THE FIRST HOMOSEXUALS
THE BIRTH OF NEW IDENTITIES, 1869–1939

 
MARCH 7–AUGUST 2, 2026
 
KUNSTMUSEUM BASEL | BASEL, SWITZERLAND
 
Gustave Courtois, Portrait of Maurice Deriaz, 1907
Oil on canvas, 124 x 91.5 cm
© Commune de Baulmes
 

Showcasing approximately one hundred paintings, photographs, works on paper, and sculptures, the exhibition retraces both the cultural and artistic production and the early history of the LGBTQIA+ community. It explores how new visions of sexuality, gender, and identity emerged after 1869—the year the word "homosexual" first appeared in the German-speaking world.

Organized into thematic sections, the multifaceted presentation highlights artists and writers who openly explored—and at times embraced—homosexual and trans identities. It traces the evolution of the nude in dialogue with shifting ideas about sexuality, and shows how friendship and familiar art-historical tropes served as discreet (and, in some cases, less discreet) codes for same-sex desire.

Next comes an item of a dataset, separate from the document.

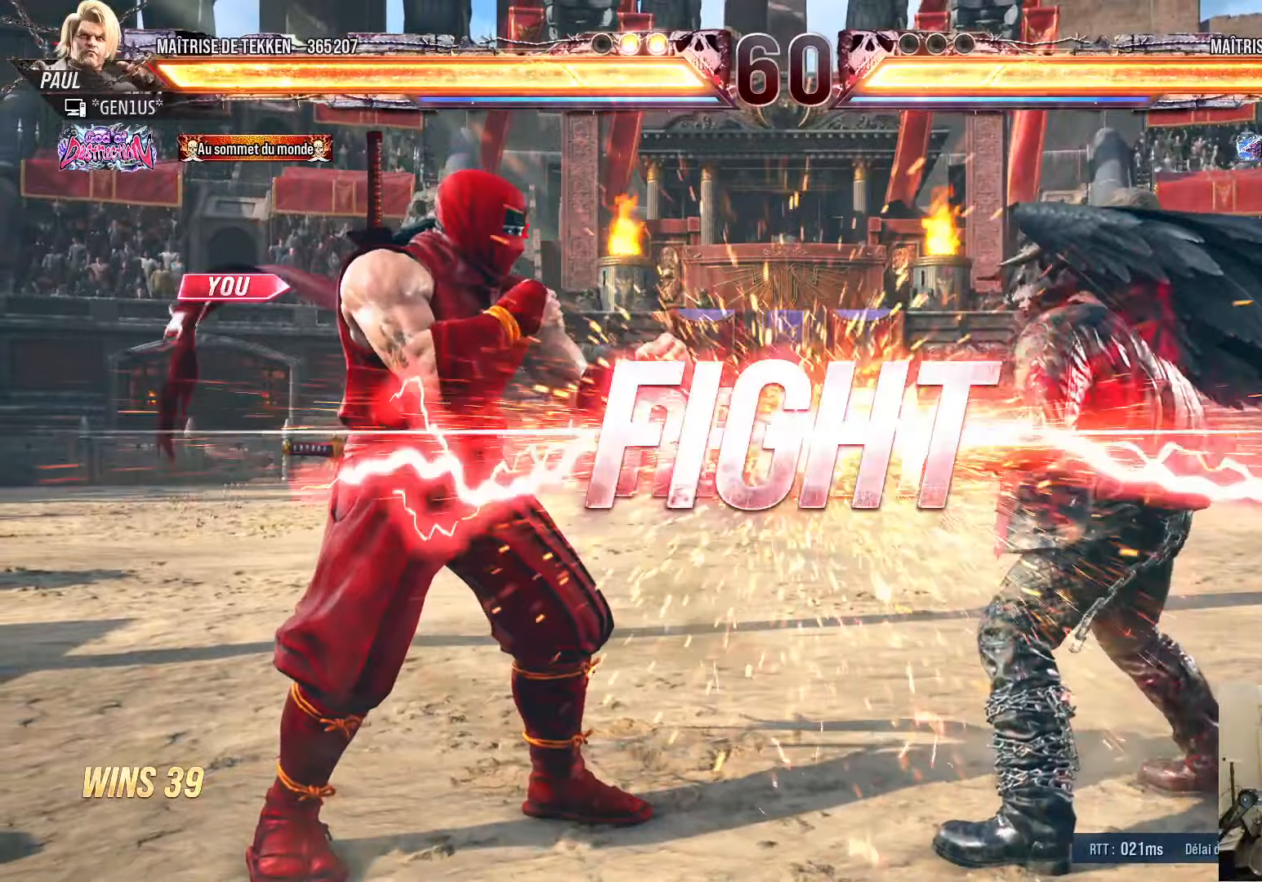
{"dt_ms": 500, "buttons": ["SQUARE", "DPAD_DOWN", "DPAD_RIGHT"], "left_stick": "center", "right_stick": "center", "events": [[33, "CROSS", "up"], [400, "DPAD_DOWN", "down"], [400, "DPAD_RIGHT", "down"], [416, "SQUARE", "down"]]}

Through perspectives on queer networks, intimate portraits, coded desires, colonial entanglements, and bold life choices, the exhibition also looks beyond Europe. It examines how many European artists perceived same-sex desire as an almost inherent quality of colonial territories, and how, in response, artists across the world challenged and resisted this colonial domination.